Which is what Cruz did many times.
Okay, that's that for that.
Now we we um I want to do just a when we get back here and start the monologue segment the next hour, we're gonna focus on.
Look at if I had to watch it, you're gonna listen to some of it.
This this stupid town hall lesson.
Don't worry, I will use my own inimitable talents and skills to take what was drudgery and make it interesting and entertaining.
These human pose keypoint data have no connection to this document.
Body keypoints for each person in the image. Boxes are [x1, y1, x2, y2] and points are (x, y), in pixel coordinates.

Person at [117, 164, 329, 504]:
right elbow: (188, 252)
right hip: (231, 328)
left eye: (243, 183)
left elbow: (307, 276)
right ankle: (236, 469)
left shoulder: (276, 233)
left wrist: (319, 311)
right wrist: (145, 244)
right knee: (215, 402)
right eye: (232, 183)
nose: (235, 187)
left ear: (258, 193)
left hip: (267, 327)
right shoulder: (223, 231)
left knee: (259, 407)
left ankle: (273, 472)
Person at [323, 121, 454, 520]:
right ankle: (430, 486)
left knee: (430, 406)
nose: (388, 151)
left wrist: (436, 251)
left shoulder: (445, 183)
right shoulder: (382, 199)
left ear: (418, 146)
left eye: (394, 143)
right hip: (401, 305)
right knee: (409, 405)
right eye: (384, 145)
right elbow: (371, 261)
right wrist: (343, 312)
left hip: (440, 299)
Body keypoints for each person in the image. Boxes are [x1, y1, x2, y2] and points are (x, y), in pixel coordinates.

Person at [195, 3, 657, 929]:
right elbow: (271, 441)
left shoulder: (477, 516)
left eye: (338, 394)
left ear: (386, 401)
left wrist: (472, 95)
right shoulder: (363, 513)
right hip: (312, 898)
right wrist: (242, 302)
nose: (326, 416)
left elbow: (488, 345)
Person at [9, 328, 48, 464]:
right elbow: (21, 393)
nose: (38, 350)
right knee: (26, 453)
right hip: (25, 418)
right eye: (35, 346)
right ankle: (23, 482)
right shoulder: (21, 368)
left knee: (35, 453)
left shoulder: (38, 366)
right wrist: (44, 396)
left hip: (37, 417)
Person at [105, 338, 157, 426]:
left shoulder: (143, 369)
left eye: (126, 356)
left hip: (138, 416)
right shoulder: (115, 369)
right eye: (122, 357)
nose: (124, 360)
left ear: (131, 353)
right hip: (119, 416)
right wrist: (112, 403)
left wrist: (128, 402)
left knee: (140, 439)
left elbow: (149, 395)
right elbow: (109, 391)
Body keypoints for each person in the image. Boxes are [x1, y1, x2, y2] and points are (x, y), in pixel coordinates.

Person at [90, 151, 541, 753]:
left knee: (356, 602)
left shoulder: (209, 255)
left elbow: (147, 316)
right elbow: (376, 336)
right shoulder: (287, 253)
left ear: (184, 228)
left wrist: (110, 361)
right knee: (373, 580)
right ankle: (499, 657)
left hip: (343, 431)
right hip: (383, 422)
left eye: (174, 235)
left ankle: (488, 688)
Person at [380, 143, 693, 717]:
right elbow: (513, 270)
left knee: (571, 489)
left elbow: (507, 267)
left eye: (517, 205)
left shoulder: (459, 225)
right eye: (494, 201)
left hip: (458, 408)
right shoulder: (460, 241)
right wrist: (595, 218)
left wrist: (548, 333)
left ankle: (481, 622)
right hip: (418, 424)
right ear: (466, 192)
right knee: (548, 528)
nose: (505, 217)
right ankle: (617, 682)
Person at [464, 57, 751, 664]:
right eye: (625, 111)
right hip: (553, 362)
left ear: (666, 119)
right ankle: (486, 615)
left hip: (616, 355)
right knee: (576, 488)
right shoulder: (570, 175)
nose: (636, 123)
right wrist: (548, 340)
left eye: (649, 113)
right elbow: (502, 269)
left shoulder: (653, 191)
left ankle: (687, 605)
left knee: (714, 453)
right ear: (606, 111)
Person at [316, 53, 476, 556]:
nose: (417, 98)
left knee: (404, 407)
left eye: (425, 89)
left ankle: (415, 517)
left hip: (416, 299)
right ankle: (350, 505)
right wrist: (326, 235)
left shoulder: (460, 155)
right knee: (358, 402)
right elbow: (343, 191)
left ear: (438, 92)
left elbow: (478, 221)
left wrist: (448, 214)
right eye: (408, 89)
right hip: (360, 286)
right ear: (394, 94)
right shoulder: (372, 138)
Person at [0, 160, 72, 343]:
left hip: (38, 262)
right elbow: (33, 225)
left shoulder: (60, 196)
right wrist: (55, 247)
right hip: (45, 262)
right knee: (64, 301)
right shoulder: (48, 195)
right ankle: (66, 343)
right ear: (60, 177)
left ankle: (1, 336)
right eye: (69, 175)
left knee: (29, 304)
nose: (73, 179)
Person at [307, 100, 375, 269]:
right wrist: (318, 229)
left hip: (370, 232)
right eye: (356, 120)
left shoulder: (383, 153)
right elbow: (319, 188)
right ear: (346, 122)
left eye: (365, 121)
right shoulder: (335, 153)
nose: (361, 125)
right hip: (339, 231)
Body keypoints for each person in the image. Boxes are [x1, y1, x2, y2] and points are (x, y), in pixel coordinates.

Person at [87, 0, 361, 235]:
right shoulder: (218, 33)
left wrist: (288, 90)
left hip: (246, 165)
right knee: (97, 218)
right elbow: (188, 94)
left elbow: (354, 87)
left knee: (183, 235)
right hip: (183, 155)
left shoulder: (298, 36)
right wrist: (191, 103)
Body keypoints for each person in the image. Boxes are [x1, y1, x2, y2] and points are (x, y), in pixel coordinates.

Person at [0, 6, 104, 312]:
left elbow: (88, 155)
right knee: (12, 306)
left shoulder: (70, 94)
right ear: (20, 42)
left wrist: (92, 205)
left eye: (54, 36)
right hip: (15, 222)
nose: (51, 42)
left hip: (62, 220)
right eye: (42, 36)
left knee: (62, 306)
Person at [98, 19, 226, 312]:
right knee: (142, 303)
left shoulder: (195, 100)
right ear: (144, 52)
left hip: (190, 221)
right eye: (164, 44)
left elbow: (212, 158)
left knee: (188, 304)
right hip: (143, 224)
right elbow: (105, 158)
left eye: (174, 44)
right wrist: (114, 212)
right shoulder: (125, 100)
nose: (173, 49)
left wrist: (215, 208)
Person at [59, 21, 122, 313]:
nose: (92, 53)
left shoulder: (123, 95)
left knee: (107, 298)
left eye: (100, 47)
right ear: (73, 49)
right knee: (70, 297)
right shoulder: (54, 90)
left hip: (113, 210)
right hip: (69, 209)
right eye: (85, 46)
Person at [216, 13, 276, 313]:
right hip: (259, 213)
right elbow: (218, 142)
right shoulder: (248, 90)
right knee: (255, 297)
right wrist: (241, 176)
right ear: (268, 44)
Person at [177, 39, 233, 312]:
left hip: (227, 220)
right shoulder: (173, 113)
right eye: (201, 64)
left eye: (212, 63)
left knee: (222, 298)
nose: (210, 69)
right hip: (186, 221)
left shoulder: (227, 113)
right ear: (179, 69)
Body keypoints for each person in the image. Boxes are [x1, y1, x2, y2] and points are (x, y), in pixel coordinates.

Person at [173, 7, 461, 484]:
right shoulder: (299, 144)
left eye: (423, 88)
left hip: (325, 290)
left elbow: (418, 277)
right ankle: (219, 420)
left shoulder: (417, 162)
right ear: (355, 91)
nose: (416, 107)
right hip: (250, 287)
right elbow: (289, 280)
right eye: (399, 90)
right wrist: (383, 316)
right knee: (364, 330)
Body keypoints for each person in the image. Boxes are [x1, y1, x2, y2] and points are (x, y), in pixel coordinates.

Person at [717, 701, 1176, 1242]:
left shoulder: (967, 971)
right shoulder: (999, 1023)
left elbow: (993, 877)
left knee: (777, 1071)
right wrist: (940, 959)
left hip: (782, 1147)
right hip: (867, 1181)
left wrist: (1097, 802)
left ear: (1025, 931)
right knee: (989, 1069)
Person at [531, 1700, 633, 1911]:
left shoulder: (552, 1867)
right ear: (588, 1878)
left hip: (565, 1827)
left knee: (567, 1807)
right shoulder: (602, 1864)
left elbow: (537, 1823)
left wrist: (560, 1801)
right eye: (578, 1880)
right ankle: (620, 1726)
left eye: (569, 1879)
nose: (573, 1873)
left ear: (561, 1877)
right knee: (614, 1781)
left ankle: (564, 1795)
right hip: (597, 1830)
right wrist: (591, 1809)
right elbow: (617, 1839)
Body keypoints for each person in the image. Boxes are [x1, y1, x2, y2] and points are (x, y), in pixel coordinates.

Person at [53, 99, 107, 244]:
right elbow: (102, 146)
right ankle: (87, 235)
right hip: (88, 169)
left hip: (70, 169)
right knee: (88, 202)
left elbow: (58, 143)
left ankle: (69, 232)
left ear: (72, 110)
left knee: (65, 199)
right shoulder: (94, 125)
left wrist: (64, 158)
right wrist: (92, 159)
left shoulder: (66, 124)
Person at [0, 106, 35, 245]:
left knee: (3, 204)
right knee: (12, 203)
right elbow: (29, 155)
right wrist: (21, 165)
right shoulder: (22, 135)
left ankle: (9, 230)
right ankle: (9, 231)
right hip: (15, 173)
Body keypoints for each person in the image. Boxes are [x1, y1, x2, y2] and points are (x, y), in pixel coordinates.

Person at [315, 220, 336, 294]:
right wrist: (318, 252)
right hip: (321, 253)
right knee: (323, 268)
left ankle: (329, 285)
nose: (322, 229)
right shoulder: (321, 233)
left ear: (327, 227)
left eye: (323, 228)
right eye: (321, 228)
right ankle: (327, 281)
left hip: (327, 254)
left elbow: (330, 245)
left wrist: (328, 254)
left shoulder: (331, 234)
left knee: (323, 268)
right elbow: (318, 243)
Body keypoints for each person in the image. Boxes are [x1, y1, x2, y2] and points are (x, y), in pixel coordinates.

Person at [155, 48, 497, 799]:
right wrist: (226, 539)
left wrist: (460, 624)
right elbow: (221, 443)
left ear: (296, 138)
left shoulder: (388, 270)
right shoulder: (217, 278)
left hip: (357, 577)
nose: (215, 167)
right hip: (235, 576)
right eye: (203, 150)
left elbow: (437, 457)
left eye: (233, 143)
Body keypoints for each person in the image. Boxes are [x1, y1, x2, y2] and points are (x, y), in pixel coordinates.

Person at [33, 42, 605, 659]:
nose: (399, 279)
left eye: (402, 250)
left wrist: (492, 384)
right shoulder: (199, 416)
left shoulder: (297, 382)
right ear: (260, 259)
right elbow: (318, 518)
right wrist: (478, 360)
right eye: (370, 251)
I also have in my formerly nicotine-stained fingers, a pretty good legal explanation of what happened in the grand jury room, Harris County, Texas, over Planned Parenthood and the uh group that made the videos of them buying, selling, negotiating the price of chopped-up body parts.
We'll be back.
Don't go away.
Over the course of the many years of the EIB network, there have been countless people call here and advocate for a third-party candidate because the Republican Party has been so inept in representing its voters that the only solution is third party.
And on each occasion, I have said, guaranteed to elect Democrats, because all you're gonna do is split the Republican vote because not everybody's gonna join the third car third party candidate.
What I've said is the best thing to do is to take over the Republican Party from within it.
And look what could be transpired.
You might say that Trump is doing that.
I mean he's that caller refers to his candidacy much like third party candidacy would be, and I think that's pretty insightful.
And for his part, Ted Cruz is trying to take over the Republican Party for conservatives and rest control of it back.